Y cuando al día siguiente el doctor Da Barca se cruzó con él en la puerta, camino de su nuevo destino, con las esposas puestas y llevando como única pertenencia el maletín que había usado de médico, notó que le clavaba su severa mirada, ojos que decían no me olvidaré de ti, asesino del pintor, que tengas una larga vida para que crezca en ti el virus del remordimiento y te pudras en vida. Cuando llegó Marisa Mallo, a la hora de visita, le dijo que él ya no estaba allí, ese por quien pregunta no figura, sin más explicaciones, con la mayor frialdad, como si el referido fuese un total extraño, un desaparecido en el tiempo. Y todo porque quería ver cómo podía ser de triste la mujer más hermosa. Por ver cómo nacen las lágrimas de un manantial inaccesible. Y pasados unos segundos eternos, como quien atrapa por el aire una finísima porcelana, a punto de hacerse añicos, añadió: Está en Coruña. Vivo.

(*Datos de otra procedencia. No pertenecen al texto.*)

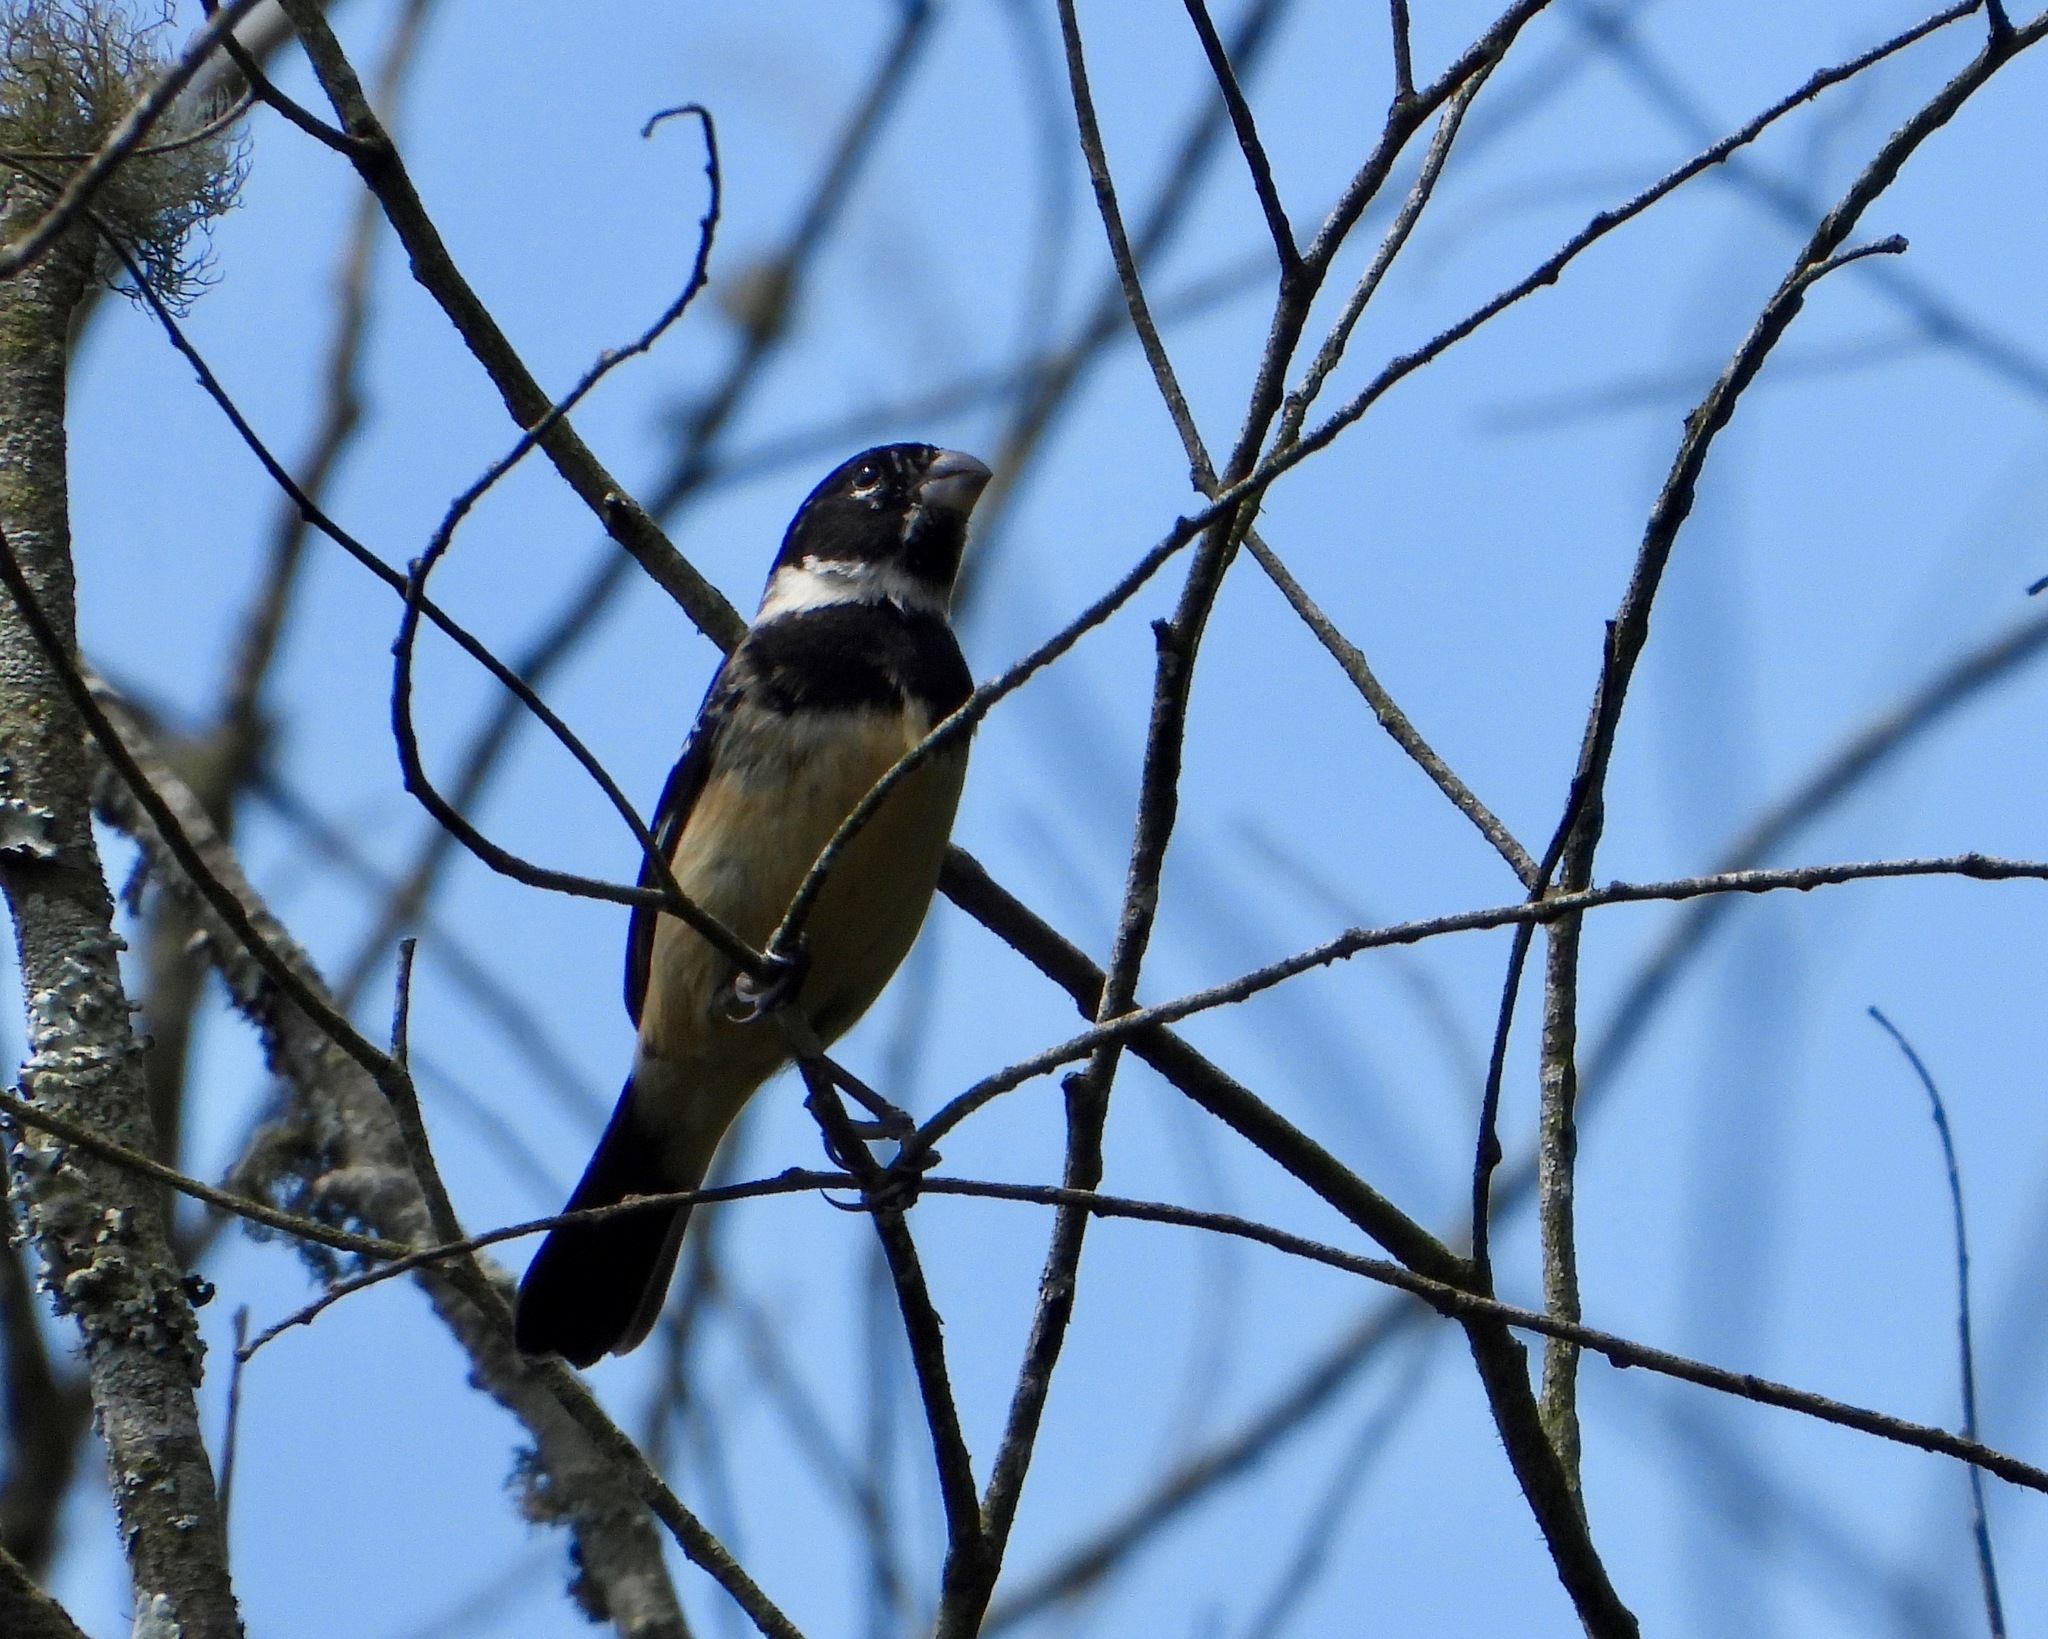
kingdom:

Aquel mismo día fue a ver al sargento Landesa. Mi sargento, quisiera pedirle un favor muy personal. Dígame, Herbal. El sargento Landesa le tenía aprecio. Siempre había cumplido la ordenado sin darle vueltas. Se entendían bien. Los dos habían pisado las espinas del tojo cuando niños. Pues mire, mi sargento, quería que me arreglase el traslado para Coruña. Mi hermana vive allí, el marido le pega y me va a dar pensión para que lo mantenga a raya. Eso está hecho, Herbal, y déle una patada en los cojones de mi parte. Y le firmó un papel, y le puso un cuño porque por alguna razón el sargento Landesa mandaba más de lo que podría indicar su rango. A continuación, fue a ver al oficial encargado de aprobar los traslados dentro del cuerpo. Era un hombre suspicaz, de esos que entienden que su trabajo de poner chinas en los zapatos es una misión trascendental. Cuando le expuso su interés por ser trasladado a la cárcel de Coruña, el oficial lo interrumpió, se levantó de su silla de despacho y le lanzó un encendido discurso. Libramos una guerra implacable contra el mal, de nuestra victoria depende la salvación de la cristiandad, miles de hombres se juegan el pellejo a esta hora en las trincheras. Mientras tanto, ¿qué hacemos nosotros? Tramitar solicitudes. Mariconadas. Voluntarios, voluntarios para luchar por Dios y por la patria, eso quisiera yo tener aquí, en fila, a la puerta de mi despacho. Y entonces él extendió el papel firmado por el sargento Landesa y el oficial se puso pálido. ¿Por qué carajo no me dijo antes que era del servicio de información? Y el pintor le susurró, como si se divirtiese con lo sucedido: Dile que tu misión no es echar discursos. Pero calló. Preséntese mañana mismo en su nuevo destino. Y olvide lo dicho. El combate principal se libra en la retaguardia.

9.

En la cárcel de Coruña había cientos de presos. Todo parecía funcionar de forma organizada, más industrial. Incluso las sacas noc turnas. Los solían llevar a morir muy cerca, al Campo da Rata, a la orilla del mar. Durante las descargas, las aspas de luz del Faro de Hércules hacían resplandecer a los fusilados que llevaban camisa blanca. El mar mugía en los cantiles de Punta Herminia a San Amaro como una vaca enloquecida en las ventanas de los comederos vacíos. Después de cada descarga había un silencio de lamento humano. Hasta que recomenzaba la letanía de la vaca enloquecida.